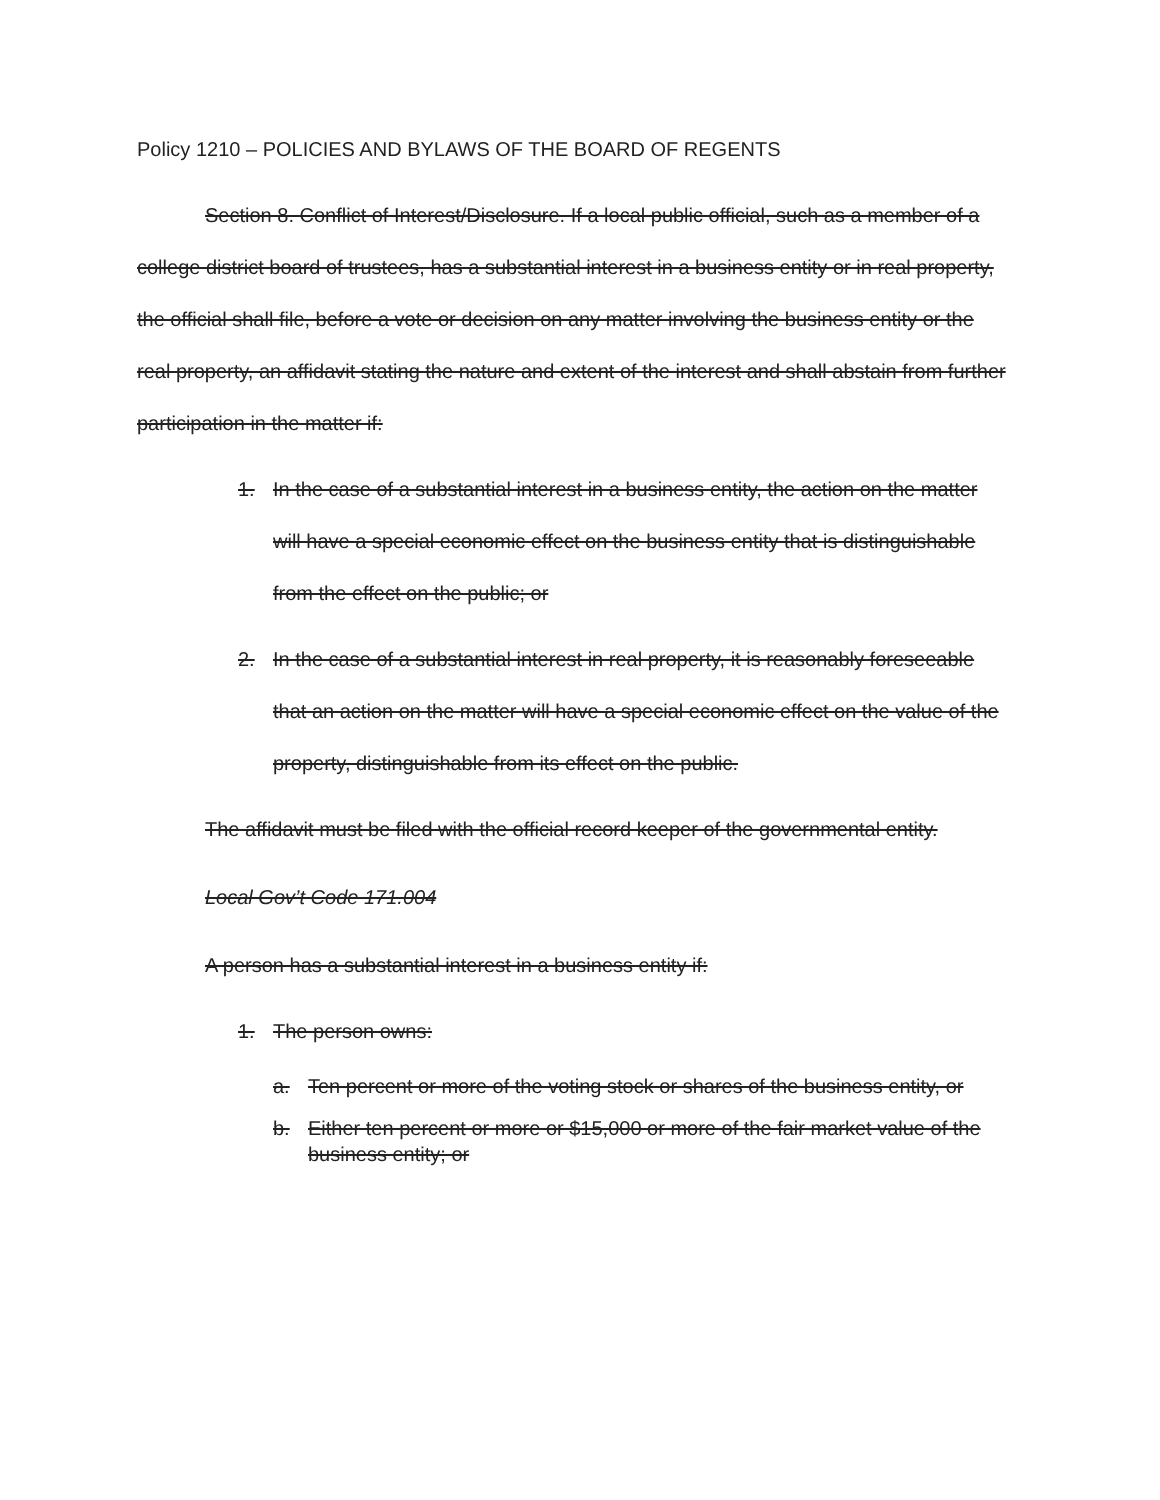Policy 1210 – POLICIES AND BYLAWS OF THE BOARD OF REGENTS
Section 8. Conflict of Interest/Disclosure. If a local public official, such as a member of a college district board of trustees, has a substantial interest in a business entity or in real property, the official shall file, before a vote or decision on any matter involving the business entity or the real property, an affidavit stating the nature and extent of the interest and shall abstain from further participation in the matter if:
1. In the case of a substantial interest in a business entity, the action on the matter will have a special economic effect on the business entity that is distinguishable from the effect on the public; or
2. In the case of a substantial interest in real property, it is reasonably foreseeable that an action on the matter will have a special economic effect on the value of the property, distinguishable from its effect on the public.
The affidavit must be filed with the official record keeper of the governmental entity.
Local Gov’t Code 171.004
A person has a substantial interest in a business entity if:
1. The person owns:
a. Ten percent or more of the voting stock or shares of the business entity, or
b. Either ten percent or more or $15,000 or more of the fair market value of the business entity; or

== TASK DIRECTIONS ==
Except for the pictures, write the data out exactly.

== PROBLEM SOLUTION ==
Policy 1210 – POLICIES AND BYLAWS OF THE BOARD OF REGENTS
Section 8. Conflict of Interest/Disclosure. If a local public official, such as a member of a college district board of trustees, has a substantial interest in a business entity or in real property, the official shall file, before a vote or decision on any matter involving the business entity or the real property, an affidavit stating the nature and extent of the interest and shall abstain from further participation in the matter if:
1. In the case of a substantial interest in a business entity, the action on the matter will have a special economic effect on the business entity that is distinguishable from the effect on the public; or
2. In the case of a substantial interest in real property, it is reasonably foreseeable that an action on the matter will have a special economic effect on the value of the property, distinguishable from its effect on the public.
The affidavit must be filed with the official record keeper of the governmental entity.
Local Gov’t Code 171.004
A person has a substantial interest in a business entity if:
1. The person owns:
a. Ten percent or more of the voting stock or shares of the business entity, or
b. Either ten percent or more or $15,000 or more of the fair market value of the business entity; or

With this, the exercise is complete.